> [Aim of the exercise]: Data follows below. Repeat exactly the lines between the line holding "middle pip: (173, 206)" and the line holding "index tip: (49, 449)", inclusive, and nothing more; drop pictures.

> [Study material]:

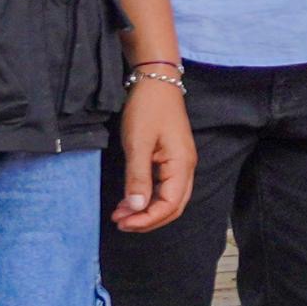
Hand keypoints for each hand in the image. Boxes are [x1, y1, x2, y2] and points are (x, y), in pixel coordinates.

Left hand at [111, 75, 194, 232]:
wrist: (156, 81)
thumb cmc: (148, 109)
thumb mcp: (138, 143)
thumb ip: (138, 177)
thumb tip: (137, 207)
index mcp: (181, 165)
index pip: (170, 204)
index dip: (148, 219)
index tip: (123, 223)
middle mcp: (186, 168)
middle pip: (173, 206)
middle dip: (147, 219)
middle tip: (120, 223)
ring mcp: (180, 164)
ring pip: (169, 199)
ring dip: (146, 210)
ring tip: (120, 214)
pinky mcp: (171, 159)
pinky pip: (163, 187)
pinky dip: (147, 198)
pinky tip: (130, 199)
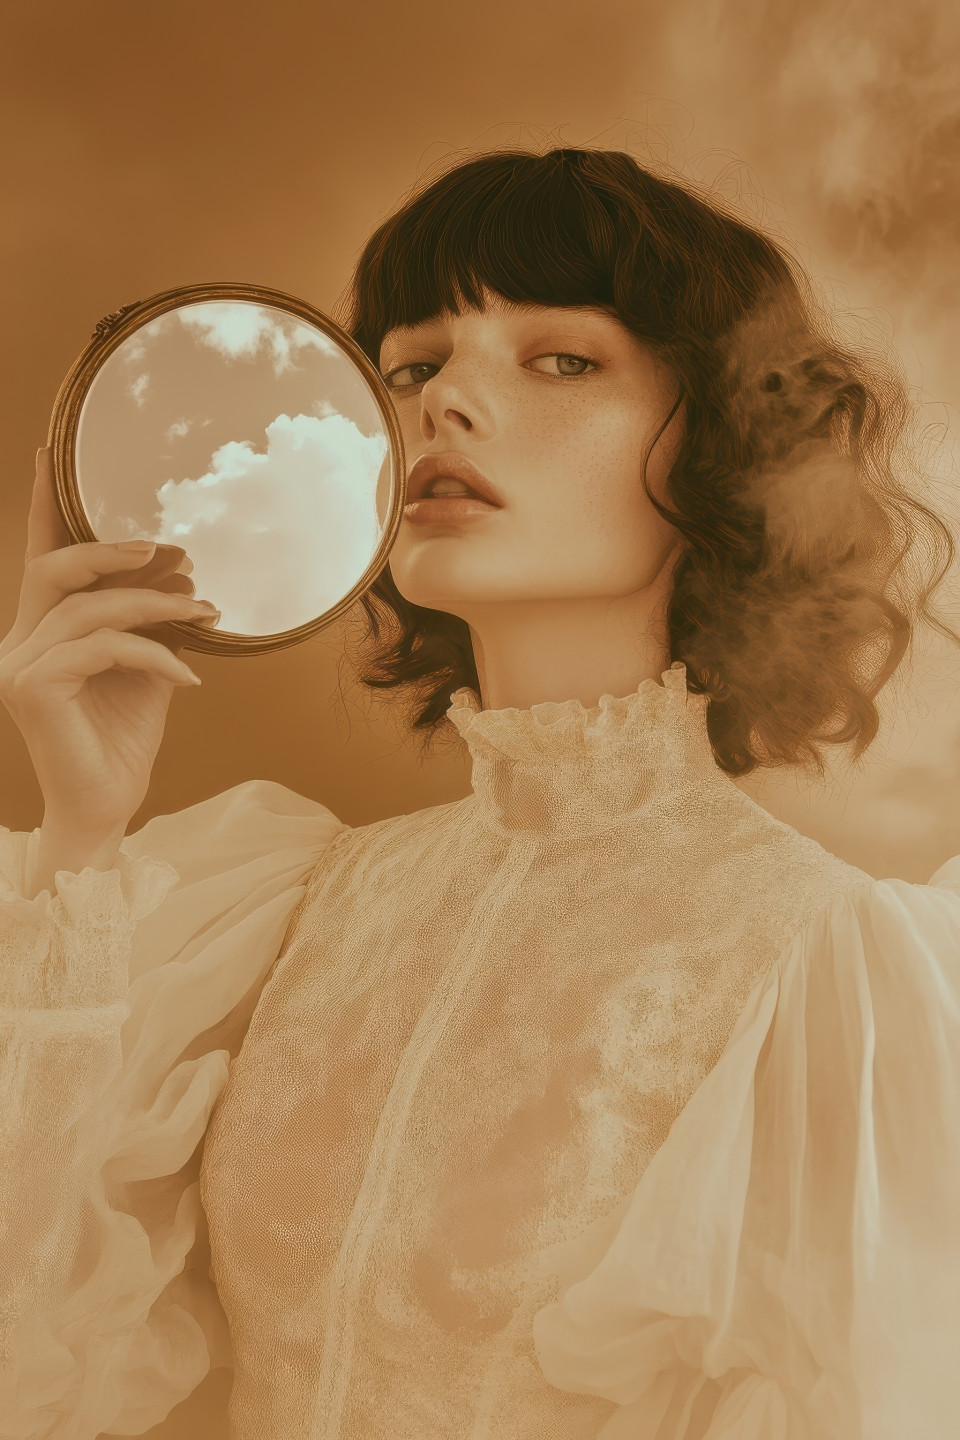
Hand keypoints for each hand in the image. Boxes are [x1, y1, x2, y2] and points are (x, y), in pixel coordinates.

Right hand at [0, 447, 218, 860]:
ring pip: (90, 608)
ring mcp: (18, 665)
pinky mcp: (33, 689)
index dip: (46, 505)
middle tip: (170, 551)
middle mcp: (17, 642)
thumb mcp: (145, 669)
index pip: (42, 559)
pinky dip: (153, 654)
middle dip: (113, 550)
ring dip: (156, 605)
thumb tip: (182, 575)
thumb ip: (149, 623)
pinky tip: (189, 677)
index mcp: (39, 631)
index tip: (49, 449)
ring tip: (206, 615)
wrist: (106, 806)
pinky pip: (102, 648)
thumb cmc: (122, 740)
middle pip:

> [Task response]:
middle pip: (173, 206)
middle dip: (147, 219)
middle tip: (120, 223)
ring mcp: (180, 164)
ring pip: (169, 199)
ring dip: (146, 210)
ring tip: (120, 214)
pinky mcp: (171, 159)
pinky pip: (163, 187)
pinky dip: (147, 198)
pinky tip: (130, 199)
Hand keypoints for each hand in the image. Boxes are [x1, y1, x2, y2] and points are (x, y), in pixel coordinates.

Right hand at [0, 447, 218, 860]:
ring pip: (90, 608)
ring mcp: (18, 665)
pinky mcp: (33, 689)
index dip: (46, 505)
middle tip: (170, 551)
middle mcp: (17, 642)
thumb mcp: (145, 669)
index pip: (42, 559)
pinky dip: (153, 654)
middle dip: (113, 550)
ring dip: (156, 605)
thumb tip: (182, 575)
thumb ip: (149, 623)
pinky tip: (189, 677)
index mcp: (39, 631)
index tip: (49, 449)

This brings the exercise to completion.